Moreover, the high court acknowledged in Monge II, as it has in other contexts, that there are constitutional limits to the state’s power to define crimes and prescribe penalties. “One could imagine circumstances in which fundamental fairness would require that a particular fact be treated as an element of the offense” rather than as a sentencing factor and hence would be subject to double jeopardy. (Monge II, supra, 524 U.S. at p. __ [118 S.Ct. at p. 2250]; cf. Almendarez-Torres v. U.S., supra, 523 U.S. at p. __ [118 S.Ct. at p. 1230]; McMillan v. Pennsylvania (1986) 477 U.S. 79, 86 [106 *850S.Ct 2411, 2416, 91 L.Ed.2d 67].) The court has also allowed that certain of its decisions, taken together, might be read “for the broad proposition that sometimes the Constitution does require (though sometimes it does not require) the State to treat a sentencing factor as an element.” (Almendarez-Torres v. U.S., supra, 523 U.S. at p. __ [118 S.Ct. at p. 1230].) Because the double jeopardy clause preserves and protects interests distinct from those traditionally associated with a criminal proceeding, such as the presumption of innocence and the right to jury trial, its application to fact-bound enhancements may vary accordingly.

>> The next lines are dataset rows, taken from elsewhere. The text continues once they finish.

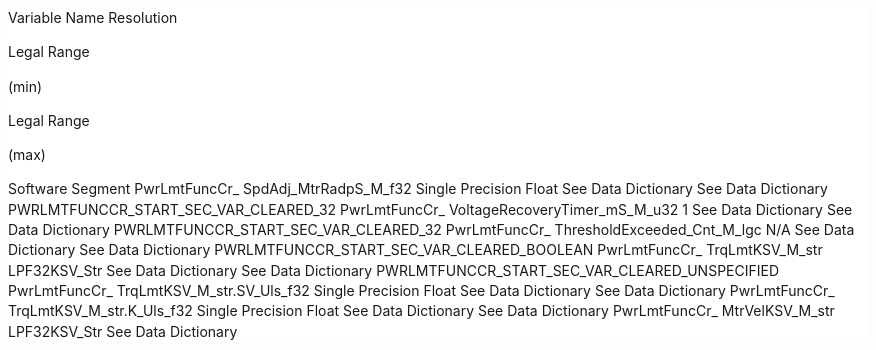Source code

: <col style="width: 31%" />
<col style="width: 16%" />
<col style="width: 13%" />
<col style="width: 13%" />
<col style="width: 25%" />
</colgroup>
<thead>
<tr class="header">
<th>Variable Name</th>
<th>Resolution</th>
<th><p>Legal Range</p>
<p>(min)</p></th>
<th><p>Legal Range</p>
<p>(max)</p></th>
<th>Software Segment</th>
</tr>
</thead>
<tbody>
<tr class="odd">
<td>PwrLmtFuncCr_ SpdAdj_MtrRadpS_M_f32</td>
<td>Single Precision Float</td>
<td>See Data Dictionary</td>
<td>See Data Dictionary</td>
<td>PWRLMTFUNCCR_START_SEC_VAR_CLEARED_32</td>
</tr>
<tr class="even">
<td>PwrLmtFuncCr_ VoltageRecoveryTimer_mS_M_u32</td>
<td>1</td>
<td>See Data Dictionary</td>
<td>See Data Dictionary</td>
<td>PWRLMTFUNCCR_START_SEC_VAR_CLEARED_32</td>
</tr>
<tr class="odd">
<td>PwrLmtFuncCr_ ThresholdExceeded_Cnt_M_lgc</td>
<td>N/A</td>
<td>See Data Dictionary</td>
<td>See Data Dictionary</td>
<td>PWRLMTFUNCCR_START_SEC_VAR_CLEARED_BOOLEAN</td>
</tr>
<tr class="even">
<td> PwrLmtFuncCr_ TrqLmtKSV_M_str</td>
<td>LPF32KSV_Str</td>
<td>See Data Dictionary</td>
<td>See Data Dictionary</td>
<td>PWRLMTFUNCCR_START_SEC_VAR_CLEARED_UNSPECIFIED</td>
</tr>
<tr class="odd">
<td>PwrLmtFuncCr_ TrqLmtKSV_M_str.SV_Uls_f32</td>
<td>Single Precision Float</td>
<td>See Data Dictionary</td>
<td>See Data Dictionary</td>
<td></td>
</tr>
<tr class="even">
<td>PwrLmtFuncCr_ TrqLmtKSV_M_str.K_Uls_f32</td>
<td>Single Precision Float</td>
<td>See Data Dictionary</td>
<td>See Data Dictionary</td>
<td></td>
</tr>
<tr class="odd">
<td>PwrLmtFuncCr_ MtrVelKSV_M_str</td>
<td>LPF32KSV_Str</td>
<td>See Data Dictionary</td>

With respect to the state constitutional protection against double jeopardy, as noted, Monge I, supra, 16 Cal.4th at pages 843-845, construed California’s double jeopardy clause only in the context of a recidivist enhancement, and should not be read more broadly. More importantly, this court has a long history of independent interpretation even as it has sought guidance from high court precedents. (See generally, People v. Superior Court (Harris) (1990) 217 Cal.App.3d 1332, 1335-1337 [266 Cal.Rptr. 563].) As we explained in Curry v. Superior Court (1970) 2 Cal.3d 707, 716 [87 Cal.Rptr. 361, 470 P.2d 345], “Benton [v. Maryland (1969) 395 U.S. 784 [89 S.Ct. 2056, 23 L.Ed.2d 707]] requires only that the states accord their citizens at least as much protection against double jeopardy as is provided under the Fifth Amendment of the United States Constitution; it does not forbid a state from according a greater degree of such protection. (See, e.g., People v. Henderson (1963) 60 Cal.2d 482, 496-497 [35 Cal.Rptr. 77, 386 P.2d 677].)” (Fn. omitted; see Bunnell v. Superior Court (1975) 13 Cal.3d 592, 601 [119 Cal.Rptr. 302, 531 P.2d 1086]; People v. Belcher (1974) 11 Cal.3d 91, 97 [113 Cal.Rptr. 1, 520 P.2d 385].) With respect to fact-bound enhancement allegations, it appears this court has previously accepted the proposition that a jury’s not-true finding precludes retrial as double jeopardy. (See People v. Santamaria (1994) 8 Cal.4th 903, 910 [35 Cal.Rptr.2d 624, 884 P.2d 81]; People v. Superior Court (Marks) (1991) 1 Cal.4th 56, 78, fn. 22 [2 Cal.Rptr.2d 389, 820 P.2d 613]; People v. Pettaway (1988) 206 Cal.App.3d 1312, 1331-1332 [254 Cal.Rptr. 436]; but see Monge I, supra, 16 Cal.4th at p. 843.) Until a case presents the issue directly, we cannot foreclose the possibility that was a correct determination. Since this is not such a case, the question remains open.